(C) Bank of Thailand / Twitter
The Bank of Thailand leader, a growing under-employment rate led by the Covid-19 crisis would further aggravate the country’s swelling household debt and the debt-servicing woes of borrowers.
Although the coronavirus outbreak has not significantly impacted the unemployment rate, the pandemic has caused an increase in underemployment due to a decrease in working hours, said Governor Sethaput Suthiwartnarueput, due to staff moving from the service sector to the farm sector in their hometowns.

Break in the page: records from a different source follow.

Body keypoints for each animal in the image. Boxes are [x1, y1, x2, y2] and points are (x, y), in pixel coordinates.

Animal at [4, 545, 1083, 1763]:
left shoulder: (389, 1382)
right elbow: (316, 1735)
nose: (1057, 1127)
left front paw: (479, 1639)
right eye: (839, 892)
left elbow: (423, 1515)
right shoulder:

The situation has led to lower household income and decreased consumers’ capacity to repay debt. According to central bank data, the household debt to GDP ratio grew to 84 percent in the second quarter, an 18-year high, with a value of 13.6 trillion baht, up from 13.5 trillion baht or 80.3 percent of GDP in the first quarter.
In particular, the higher under-employment rate would come from the tourism sector, which has suffered a serious impact from the pandemic, he said. While exports are another sector affected by the pandemic, because 50 percent of the country’s shipments come from the three core industries, namely automotive, electronics and petrochemicals, this segment has suffered a lower impact than the tourism industry.
As the economic recovery is poised to remain erratic, according to the central bank, it will take at least two years for the economy to return to its pre-Covid growth trajectory. In this case, it would take more time for the job market and employment conditions to return to normalcy.
The central bank forecasts that this year the economy will contract by 7.8 percent, with the figure expected to improve next year to 3.6 percent. In the second quarter of 2021, the Bank of Thailand predicts that Thailand ‘s economy will begin to display a positive growth rate and return to a normal growth trajectory in the third quarter of 2022.